La continuité d’un réseau de transport électrique (TSO) et d’un réseau de distribution (DSO) est une évidence, autant pour les électrons que pour nous, observateurs. Pourtant, pour des raisons techniques, d’organisation, de marché, ces réseaux ont été développés séparés et gérés par des entités différentes. Ma boutade initiale nous permet de nous questionner sur l’articulation et la coopération entre ces acteurs.
Sont-elles aujourd’hui suffisantes ? Peuvent-elles être menacées par les évolutions en cours des systèmes énergétiques ? Peut-on imaginer meilleur fonctionnement de nos acteurs du monde régulé ?
La distribution d’électricité est, depuis longtemps, organisée par un système centré sur les TSOs : ils sont responsables de l’équilibre de leur réseau et ont développé de nombreux outils pour y parvenir (mécanismes d’équilibre, marchés d’ajustement). Ils ont mobilisé pour cela les grands producteurs avec lesquels ils entretiennent un dialogue privilégié et, depuis peu, de plus petits producteurs ou des consommateurs agrégés à cette occasion, raccordés quant à eux aux réseaux de distribution.
Dans cette organisation, les DSO subissent et s’adaptent.
Le développement des énergies renouvelables, distribuées et intermittentes, a toutes les raisons de déséquilibrer cet ensemble :
- Plus de production d’énergies distribuées raccordées aux réseaux de distribution finira par signifier moins de production centralisée raccordée au réseau de transport. L’équilibre géré par les TSO demandera donc de faire de plus en plus appel à des acteurs avec lesquels ils n’ont pas de relation privilégiée et qui ne participeront que par l’intermédiaire des agrégateurs. De plus, faire appel à de telles flexibilités finira par déstabiliser les réseaux de distribution.
- Plus d’énergies intermittentes, signifie un équilibre sans cesse chahuté par les variations de production et donc, plus difficile à réaliser.
- En l’absence de mécanismes d’équilibre plus adaptés, les TSOs continueront comme aujourd’hui de déconnecter des productions renouvelables ou de modifier les plannings de production des centrales situées en amont et en aval des congestions pour assurer l’équilibre de leur réseau.

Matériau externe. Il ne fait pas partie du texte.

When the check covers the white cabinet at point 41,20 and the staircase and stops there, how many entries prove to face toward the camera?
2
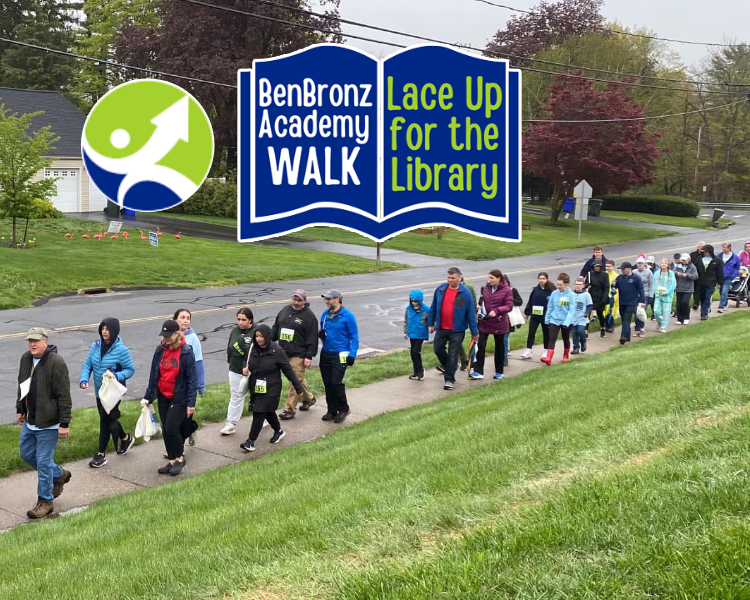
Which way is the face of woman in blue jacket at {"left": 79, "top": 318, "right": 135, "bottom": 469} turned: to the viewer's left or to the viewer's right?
to the viewer's left

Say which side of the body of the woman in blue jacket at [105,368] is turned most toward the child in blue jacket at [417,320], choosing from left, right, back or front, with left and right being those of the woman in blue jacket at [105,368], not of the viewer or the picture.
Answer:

Je crains que la situation devienne de plus en plus délicate pour les producteurs concernés par les déconnexions et pour les DSOs en difficulté croissante pour gérer leurs opérations.
Il apparaît inévitable de questionner notre modèle et d’établir un fonctionnement reposant sur le tandem TSO-DSO.
Cela suppose de faire évoluer les mécanismes de marché pour tenir compte des besoins de chacun (plusieurs modèles sont techniquement envisageables) et, peut-être, de modifier la gouvernance des marchés associés. Cela suppose surtout de développer une coopération entre des acteurs en pleine mutation.
- Suite à la séparation des activités régulées et non régulées, ils font le deuil d’être dans le « business » et apprennent à être des centres de coûts focalisés sur l’excellence dans leur métier.
- Les TSOs vont devoir faire un deuxième deuil en perdant une part de domination.
- Les DSOs sont « menacés » par les villes qui s’engagent de plus en plus dans la gestion de l’énergie. Cette menace sera réelle si les DSOs ne développent pas la coordination nécessaire avec les acteurs locaux de l’énergie et ce, dans chaque ville et métropole de leur territoire (ce sera naturellement plus facile pour les DSO territoriaux, Stadtwerke en Allemagne, Services Industriels en Suisse)
Une plus grande coopération entre DSO et TSO est indispensable en Europe et devra être développée rapidement, malgré les changements et les incertitudes que je viens d’évoquer.
Les bénéfices d’une telle coopération dépasseront ceux liés à l’amélioration des mécanismes d’équilibre. On pourra aussi s’attendre à de meilleures solutions offertes aux producteurs souhaitant se raccorder aux réseaux de distribution aux endroits où ils sont sous-dimensionnés, à une meilleure optimisation des investissements sur le réseau, et donc à une baisse de ces derniers.
Les DSOs sont très différents les uns des autres et ne sont pas représentés par une instance unique. Aux TSOs, regroupés au sein de l’ENTSOE, de prendre le leadership sans que cette initiative ne soit perçue par les DSOs comme une nouvelle preuve d’un monde centré sur les TSOs. Un certain tact sera nécessaire.